Pursuant to 18 U.S.C. § 1350, as adopted pursuant to Section 906 of the Sarbanes-Oxley Act of 2002, the undersigned officer of MagnaChip Semiconductor Corporation (the “Company”) hereby certifies, to such officer’s knowledge, that:

(i) the Annual Report on Form 10-K of the Company for the year ended December 31, 2016 as filed with the Securities and Exchange Commission on the date hereof (the “Report”) fully complies with the requirements of Section 13(a) or Section 15(d), as applicable, of the Securities Exchange Act of 1934, as amended; and

(ii) the information contained in the Report fairly presents, in all material respects, the financial condition and results of operations of the Company as of the dates and for the periods expressed in the Report.

Dated: February 21, 2017

/s/ Young-Joon Kim

Young-Joon Kim

Chief Executive Officer

(Principal Executive Officer)

The foregoing certification is being furnished solely pursuant to 18 U.S.C. § 1350 and shall not be deemed filed by the Company for purposes of Section 18 of the Securities Exchange Act of 1934, as amended or incorporated by reference in any registration statement of the Company filed under the Securities Act of 1933, as amended.

A signed original of this written statement required by Section 906 has been provided to the Company and will be retained by the Company and furnished to the Securities and Exchange Commission or its staff upon request.

EX-32.2

Exhibit 32.2

CERTIFICATION OF CHIEF FINANCIAL OFFICER

PURSUANT TO

18 U.S.C. SECTION 1350,

AS ADOPTED PURSUANT TO

SECTION 906 OF THE SARBANES-OXLEY ACT OF 2002

Pursuant to 18 U.S.C. § 1350, as adopted pursuant to Section 906 of the Sarbanes-Oxley Act of 2002, the undersigned officer of MagnaChip Semiconductor Corporation (the “Company”) hereby certifies, to such officer’s knowledge, that:

(i) the Annual Report on Form 10-K of the Company for the year ended December 31, 2016 as filed with the Securities and Exchange Commission on the date hereof (the “Report”) fully complies with the requirements of Section 13(a) or Section 15(d), as applicable, of the Securities Exchange Act of 1934, as amended; and

(ii) the information contained in the Report fairly presents, in all material respects, the financial condition and results of operations of the Company as of the dates and for the periods expressed in the Report.

Dated: February 21, 2017

/s/ Jonathan W. Kim

Jonathan W. Kim

Chief Financial Officer

(Principal Financial and Accounting Officer)
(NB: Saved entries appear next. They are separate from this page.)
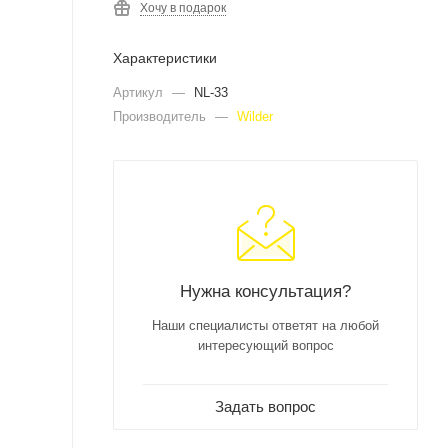
Хочу в подарок
Характеристики
Артикул
—
NL-33
Производитель
—
Wilder
Нужна консультация?
Наши специалисты ответят на любой
интересующий вопрос
Задать вопрос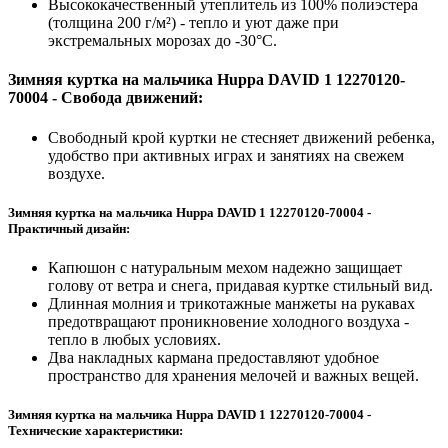
Высококачественный утеплитель из 100% полиэстера
(толщина 200 г/м²) - тепло и уют даже при
экстремальных морозах до -30°C.
Зимняя куртка на мальчика Huppa DAVID 1 12270120-
70004 - Свобода движений:
Свободный крой куртки не стесняет движений ребенка,
удобство при активных играх и занятиях на свежем
воздухе.
Зимняя куртка на мальчика Huppa DAVID 1 12270120-70004 -
Практичный дизайн:
Капюшон с натуральным мехом надежно защищает
голову от ветра и снега, придавая куртке стильный вид.
Длинная молния и трикотажные манжеты на рукавах
предотвращают проникновение холодного воздуха -
тепло в любых условиях.
Два накладных кармана предоставляют удобное
пространство для хранения мелочей и важных вещей.
Зимняя куртка на мальчика Huppa DAVID 1 12270120-70004 -
Технические характеристики: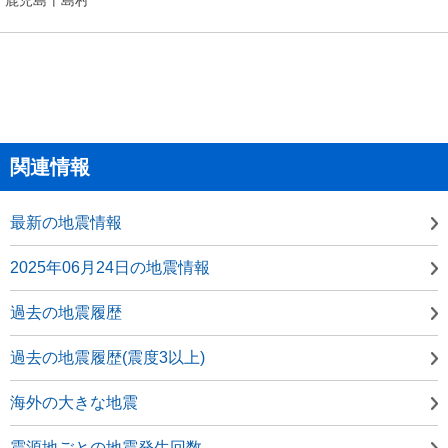
関連情報
最新の地震情報
2025年06月24日の地震情報
過去の地震履歴
過去の地震履歴(震度3以上)
海外の大きな地震
震源地ごとの地震発生回数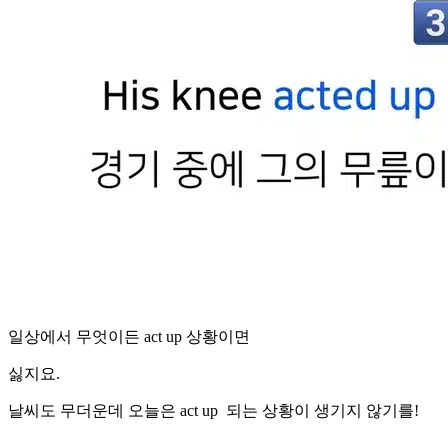
일상에서 무엇이든 act up 상황이면
싫지요.
날씨도 무더운데 오늘은 act up 되는 상황이 생기지 않기를!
The foregoing certification is being furnished solely pursuant to 18 U.S.C. § 1350 and shall not be deemed filed by the Company for purposes of Section 18 of the Securities Exchange Act of 1934, as amended or incorporated by reference in any registration statement of the Company filed under the Securities Act of 1933, as amended.

A signed original of this written statement required by Section 906 has been provided to the Company and will be retained by the Company and furnished to the Securities and Exchange Commission or its staff upon request.